Review ... Aztec Duro Tent

Note:

Having just received the tent this review is purely based on first impressions and setting it up in my garden.

When I have used it on a trip I will add any further comments.

Out of the Box

Initial impressions are that the tent is quite heavy.

On kitchen scales I got the following stats:

  • Gross weight of packed tent 4225g

The pack consists of:

  • Flysheet (with 12 guy ropes attached) 1685g
  • Inner tent 950g
  • 24 Aluminium pegs (plus sack) 410g
  • 4 Aluminium poles (plus repair kit & sack) 890g
  • Compression sack 90g
Note the size 8.5 boot for comparison
Yes I know the weights don't add up - but isn't that the nature of packing. The final package always seems to weigh more than the individual components !!!!

Setting up the tent

The tent pitches fly first. The poles are fed into the continuous mesh sleeves and then the ends of the poles are popped over the metal loops and pins at the edge of the flysheet. The shape of the fly is formed by 4 webbing straps under the tent which define the geometry of the poles' curves.
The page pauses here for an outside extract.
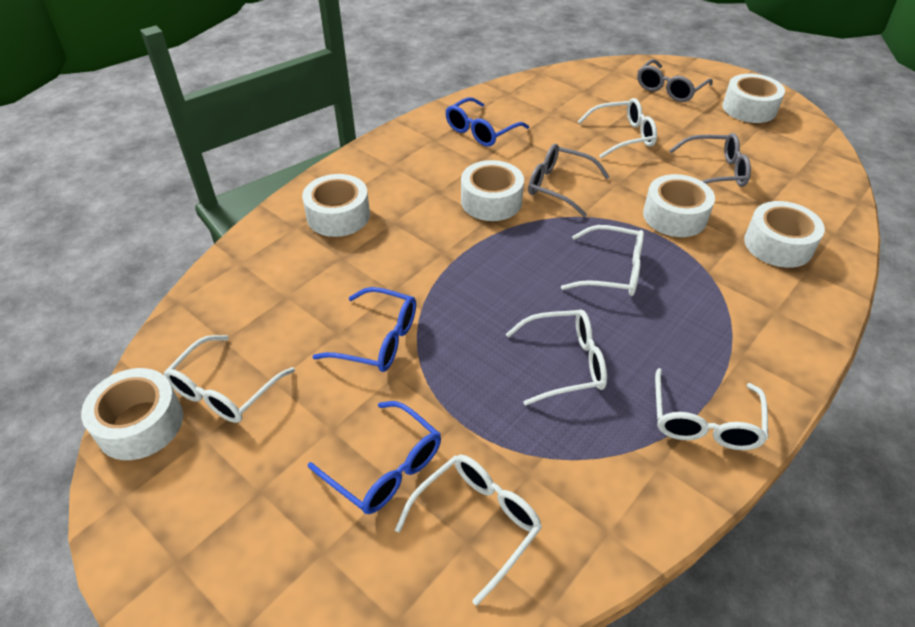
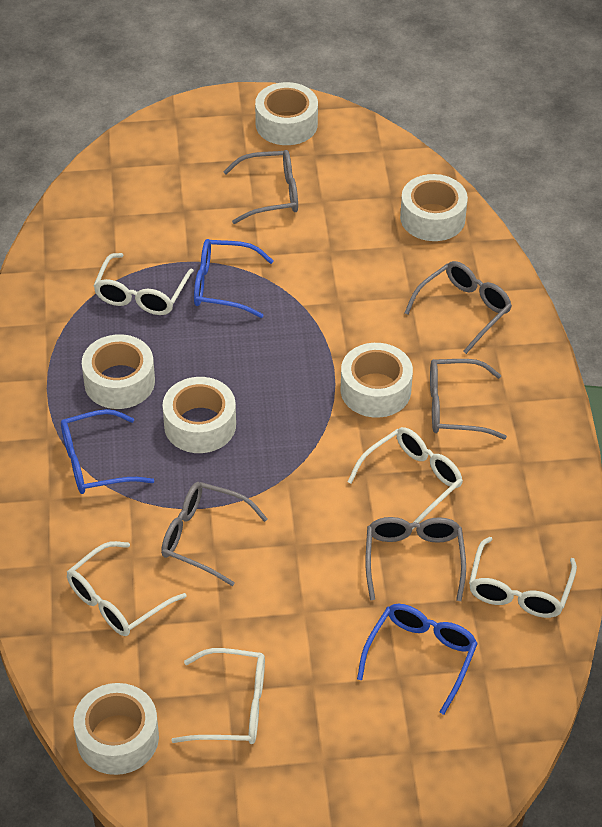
grey glasses: 3 -> 5
white glasses: 6 -> 5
Threading the poles can be a little irritating as they tend to catch on the mesh, but I presume mesh has been used as it allows water to run off more efficiently. Also there is no tensioning system on the poles and straps which means that you need a reasonable amount of strength to get the pins in the holes. Children would find this quite difficult.

Once the poles have been threaded and clipped the outer tent can be pegged down. There are 12 pegging points around the flysheet and 12 guy ropes.

4 of the guy ropes are attached to poles rather than tent fabric (via brass rings on the mesh sleeving) which gives a strong and stable structure.

The flysheet itself looks very strong and heavyweight and is made of ripstop nylon.

Once the outer tent is up and pegged down the inner tent is clipped to the fly via small plastic rings and toggles. This is effective and they look strong enough for the job. However there are a lot of clips and it does take a few minutes!

The final stage is the 4 corners of the ground sheet are clipped to the fly using fastex buckles which can then be tightened. There are no pegs for the inner tent but it seems to form a good tight shape with no evidence of sagging material. The only thing I would like is for the ground sheet to pull a little tighter.

Doors, Cooking and Storage

There are two doors, with four way opening.

Both sides open

Roll down doors

Roll up doors

Attention to detail in the doors is good.

The outer doors are attached by a velcro strip under the storm flap. There is a mesh vent (see left) under the storm flap for ventilation when cooking and to cut down on condensation.

The zips run freely, and are covered by storm flaps (held in place by 3 velcro patches).

A nice touch is that the bottom of each zip has a metal hook and eye so that the zip is not strained when doing it up under tension. It also makes it easier for the user.

Inner doors are double doors (with bug netting). They are well designed in that the zip opens in a circular motion leaving the door attached at the side. There is a small pocket with toggle into which the door can be rolled. Very neat (see left).

There is adequate storage space at each end of the tent but cooking space is somewhat limited as the inner door slopes and takes up some of the porch space. This is easily solved as the inner tent can simply be detached from the outer to increase cooking space.

There are mesh pockets in the four corners of the inner tent (see picture)

Conclusions

This is a nicely made and sturdy tent. Main advantages are:
  • Price
  • Twenty four pegs mean it isn't going anywhere and the materials look strong and durable.
  • Stitching is good and there are lots of nice little touches.
  • The outer tent can be pitched quickly as a stable emergency shelter or for a lunch break.

Inevitably there are a few niggles:

  • Weight is quite high; but no heavier than the Quasar. The fly and inner can be left connected together and is then a heavy combination for one person.
  • Poles catch on the mesh sleeves
  • Lots of toggles to do up - but I suspect this will get much quicker with practice. (This is a necessary evil anyway as in a fly first tent - which is a good idea - the inner has to be attached in lots of places)
  • The roll up door only has one toggle to hold the roll in place and then the elastic is a bit short.

All in all I think the strengths outweigh the niggles by a long way. If you want a 2 person mountain tent then this is seriously worth considering.

Finally I have owned an Aztec Greenland for a number of years (which is their previous model of mountain tent). It has stood up to serious abuse by the weather and the only damage sustained is a slight tear to the snow skirt and a cracked pole joint. Both were sustained in a full on storm on Skye with up to force 9 winds. Most of the tents on the site were demolished (including Vango Force 10s)  but mine stood up to the punishment well and is the main reason I am now prepared to try another Aztec model.